§ **Provided text**:
######

Another way to incorporate the D-Wave system is to use quantum annealing to provide tight lower-bound functions at any node in the search tree. Lagrangian Relaxation for Finding Lower bounds discussed below is one approach.

During the branch-and-bound process, you can also take advantage of cutset decompositions. As the search moves between nodes in the search tree, the graph for the subproblem that must be solved changes. In particular, the vertices in the graph that correspond to the fixed variables at the search tree node are removed along with all edges connected to these vertices. The graph may disconnect at some nodes in the search tree, in which case you solve multiple smaller subproblems. These subproblems and their minimizers may be cached so that, when these same subproblems are generated at other nodes, the results can be accessed. See [Mar2007], which considers other ways to explore the search tree, including dynamic variable orderings and best-first orderings. All of these improvements may also be applied in this setting. See also [Ros2016] on branch-and-bound heuristics in the context of the D-Wave Chimera architecture.

Lagrangian Relaxation for Finding Lower bounds

Lagrangian relaxation relies on a different simplification of the graph from that shown in Figure 46 and yields a lower bound on the global minimum objective value. In many cases, the bound can be made quite tight. Consider a node in the graph representing a variable \(s_i\). Divide the node in two and define \(s_i^{(1)}\) and \(s_i^{(2)}\) and add the constraint that \(s_i^{(1)} = s_i^{(2)}\). This leaves the problem unchanged. The original objective \(E(s_i,\vc{s}_{\setminus i})\) is modified to \(E'(s_i^{(1)}, s_i^{(2)},\vc{s}_{\setminus i})\). If you ignore the equality constraints among divided variables, then with sufficiently many divided variables, the modified objective \(E'\) decomposes into smaller independent problems. To ensure that these two objectives give the same value when the \(s_i^{(1)} = s_i^{(2)}\) constraint is satisfied, \(h_{i} = h_{i}^{(1)} + h_{i}^{(2)}\) is required. The advantage of dividing variable \(s_i\) comes when the equality constraint is softened and treated approximately.

######

§ **Tasks for this exercise**:
a) From the passage on Lagrangian relaxation, reproduce verbatim the part that opens with the words containing "Another way to" and closes with "is one approach.".
b) Answer these questions from the passage on Lagrangian relaxation:
(i) What is removed from the graph along with the vertices that correspond to the fixed variables at a search tree node?
(ii) When the node for a variable s_i is divided in two, what constraint is added?
(iii) Which reference addresses branch-and-bound heuristics in the context of the D-Wave Chimera architecture?
The data that follow have no connection to the passage on Lagrangian relaxation.

§ **Dataset section**:
######

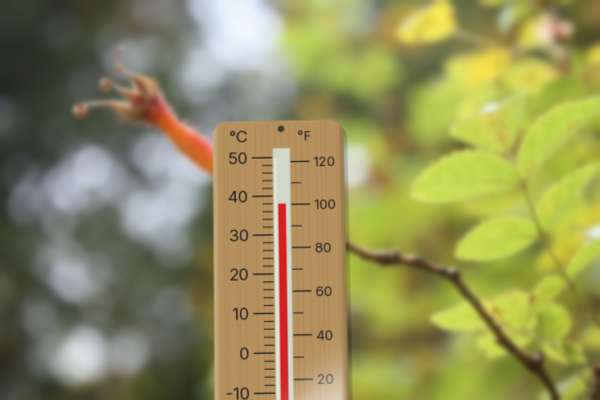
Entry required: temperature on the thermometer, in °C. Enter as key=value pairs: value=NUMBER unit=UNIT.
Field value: value=38 unit=°C
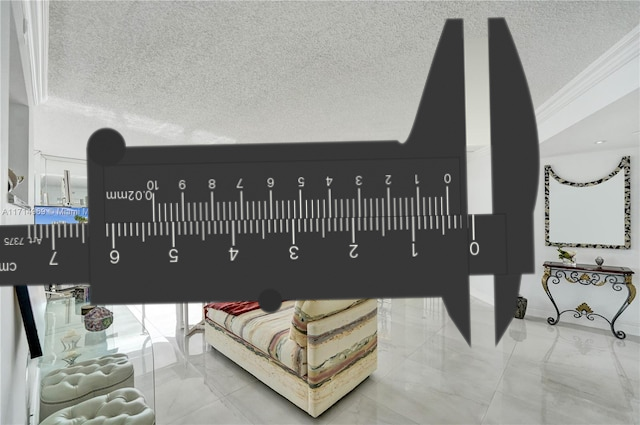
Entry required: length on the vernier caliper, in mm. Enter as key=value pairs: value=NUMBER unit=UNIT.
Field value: value=4.2 unit=mm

######

§ **Answers per task**:
a)
Another way to incorporate the D-Wave system is to use quantum annealing to provide tight lower-bound functions at any node in the search tree. Lagrangian Relaxation for Finding Lower bounds discussed below is one approach.

b)
(i) All edges connected to those vertices.
(ii) The constraint that s_i^(1) = s_i^(2).
(iii) [Ros2016].